-- YOUR INSTRUCTIONS --
Among the records that follow, set down only the lines from the one containing "ottoman: none [593,694,861,868]" to the one containing "laptop: none [851,712,1052,849]", both included, exactly.

-- ENTRIES SUPPLIED --
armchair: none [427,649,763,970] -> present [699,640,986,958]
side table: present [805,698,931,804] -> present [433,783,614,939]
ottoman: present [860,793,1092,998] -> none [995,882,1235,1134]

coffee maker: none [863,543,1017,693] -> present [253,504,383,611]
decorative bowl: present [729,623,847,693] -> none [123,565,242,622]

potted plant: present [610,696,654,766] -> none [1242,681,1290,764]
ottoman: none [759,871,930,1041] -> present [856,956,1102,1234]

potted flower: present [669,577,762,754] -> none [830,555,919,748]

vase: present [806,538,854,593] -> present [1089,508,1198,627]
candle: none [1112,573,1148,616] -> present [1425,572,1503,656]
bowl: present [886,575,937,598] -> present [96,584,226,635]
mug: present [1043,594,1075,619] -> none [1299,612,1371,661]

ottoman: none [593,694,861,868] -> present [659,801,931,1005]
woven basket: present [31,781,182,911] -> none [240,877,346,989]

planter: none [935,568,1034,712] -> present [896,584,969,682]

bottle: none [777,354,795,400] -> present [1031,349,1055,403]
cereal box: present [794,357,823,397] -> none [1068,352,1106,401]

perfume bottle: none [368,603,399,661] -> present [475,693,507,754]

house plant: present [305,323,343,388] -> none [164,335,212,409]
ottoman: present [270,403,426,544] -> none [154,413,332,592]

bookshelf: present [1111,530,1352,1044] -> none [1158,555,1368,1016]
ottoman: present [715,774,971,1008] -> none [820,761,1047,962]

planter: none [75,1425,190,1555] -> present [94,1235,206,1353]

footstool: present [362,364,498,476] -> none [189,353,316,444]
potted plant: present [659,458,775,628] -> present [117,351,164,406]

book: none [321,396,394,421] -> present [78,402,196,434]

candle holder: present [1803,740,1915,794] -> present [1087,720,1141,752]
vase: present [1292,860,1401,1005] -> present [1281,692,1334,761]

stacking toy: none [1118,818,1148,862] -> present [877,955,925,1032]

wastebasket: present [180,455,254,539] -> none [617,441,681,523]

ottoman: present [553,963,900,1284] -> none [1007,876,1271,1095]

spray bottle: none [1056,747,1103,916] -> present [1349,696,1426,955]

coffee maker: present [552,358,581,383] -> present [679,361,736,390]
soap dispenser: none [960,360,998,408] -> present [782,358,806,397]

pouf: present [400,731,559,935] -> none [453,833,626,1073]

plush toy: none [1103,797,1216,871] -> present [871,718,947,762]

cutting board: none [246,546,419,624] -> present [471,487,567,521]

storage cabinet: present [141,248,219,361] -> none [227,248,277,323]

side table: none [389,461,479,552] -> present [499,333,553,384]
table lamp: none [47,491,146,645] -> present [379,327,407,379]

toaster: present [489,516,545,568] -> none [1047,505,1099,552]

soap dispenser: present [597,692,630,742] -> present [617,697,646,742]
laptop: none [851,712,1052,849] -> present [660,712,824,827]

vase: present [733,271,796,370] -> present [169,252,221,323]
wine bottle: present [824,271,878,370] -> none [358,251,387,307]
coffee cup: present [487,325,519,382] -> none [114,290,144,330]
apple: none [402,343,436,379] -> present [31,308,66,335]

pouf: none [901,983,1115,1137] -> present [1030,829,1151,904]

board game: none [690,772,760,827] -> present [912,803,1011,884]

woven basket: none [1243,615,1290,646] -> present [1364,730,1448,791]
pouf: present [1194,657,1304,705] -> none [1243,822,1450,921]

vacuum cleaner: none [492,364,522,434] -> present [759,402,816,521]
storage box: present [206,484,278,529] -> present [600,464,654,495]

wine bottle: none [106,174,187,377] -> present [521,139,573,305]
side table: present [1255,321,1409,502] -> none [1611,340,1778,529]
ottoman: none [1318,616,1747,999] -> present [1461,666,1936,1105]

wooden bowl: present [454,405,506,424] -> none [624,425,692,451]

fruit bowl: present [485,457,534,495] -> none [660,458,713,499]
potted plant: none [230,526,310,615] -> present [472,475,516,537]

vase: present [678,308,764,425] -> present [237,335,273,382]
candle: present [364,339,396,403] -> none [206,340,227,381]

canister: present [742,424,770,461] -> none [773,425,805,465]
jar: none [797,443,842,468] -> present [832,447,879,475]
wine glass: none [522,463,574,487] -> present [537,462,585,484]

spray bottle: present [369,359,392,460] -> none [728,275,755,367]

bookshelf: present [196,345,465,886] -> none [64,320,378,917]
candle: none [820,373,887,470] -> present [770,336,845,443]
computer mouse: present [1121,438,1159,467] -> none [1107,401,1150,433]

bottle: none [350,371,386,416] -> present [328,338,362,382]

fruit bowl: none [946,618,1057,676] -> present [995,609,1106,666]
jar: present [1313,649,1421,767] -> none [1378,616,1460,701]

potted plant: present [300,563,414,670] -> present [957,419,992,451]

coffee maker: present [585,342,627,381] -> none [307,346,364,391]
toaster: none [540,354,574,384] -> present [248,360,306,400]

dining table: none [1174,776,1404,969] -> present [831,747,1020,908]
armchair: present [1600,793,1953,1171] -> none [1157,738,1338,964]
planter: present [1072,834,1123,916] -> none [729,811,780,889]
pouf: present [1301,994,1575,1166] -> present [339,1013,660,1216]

-- RESULT BELOW --
ottoman: none [593,694,861,868] -> present [659,801,931,1005]
woven basket: present [31,781,182,911] -> none [240,877,346,989]

planter: none [935,568,1034,712] -> present [896,584,969,682]

bottle: none [777,354,795,400] -> present [1031,349,1055,403]
cereal box: present [794,357,823,397] -> none [1068,352,1106,401]

perfume bottle: none [368,603,399,661] -> present [475,693,507,754]

house plant: present [305,323,343,388] -> none [164,335,212,409]
ottoman: present [270,403,426,544] -> none [154,413,332,592]

bookshelf: present [1111,530,1352,1044] -> none [1158,555,1368,1016]
ottoman: present [715,774,971,1008] -> none [820,761,1047,962]

planter: none [75,1425,190,1555] -> present [94,1235,206,1353]

footstool: present [362,364,498,476] -> none [189,353,316,444]
potted plant: present [659,458,775,628] -> present [117,351,164,406]

book: none [321,396,394,421] -> present [78,402,196,434]

candle holder: present [1803,740,1915,794] -> present [1087,720,1141,752]
vase: present [1292,860,1401,1005] -> present [1281,692,1334,761]

stacking toy: none [1118,818,1148,862] -> present [877,955,925,1032]

wastebasket: present [180,455,254,539] -> none [617,441,681,523]

ottoman: present [553,963,900,1284] -> none [1007,876,1271,1095]

spray bottle: none [1056,747,1103,916] -> present [1349,696,1426,955]

coffee maker: present [552,358,581,383] -> present [679,361,736,390]
soap dispenser: none [960,360,998,408] -> present [782,358,806,397]

pouf: present [400,731,559,935] -> none [453,833,626,1073]

plush toy: none [1103,797,1216,871] -> present [871,718,947,762]

cutting board: none [246,546,419,624] -> present [471,487,567,521]

storage cabinet: present [141,248,219,361] -> none [227,248,277,323]

side table: none [389,461,479,552] -> present [499,333,553,384]
table lamp: none [47,491,146,645] -> present [379,327,407,379]

toaster: present [489,516,545,568] -> none [1047,505,1099,552]

soap dispenser: present [597,692,630,742] -> present [617,697,646,742]
laptop: none [851,712,1052,849] -> present [660,712,824,827]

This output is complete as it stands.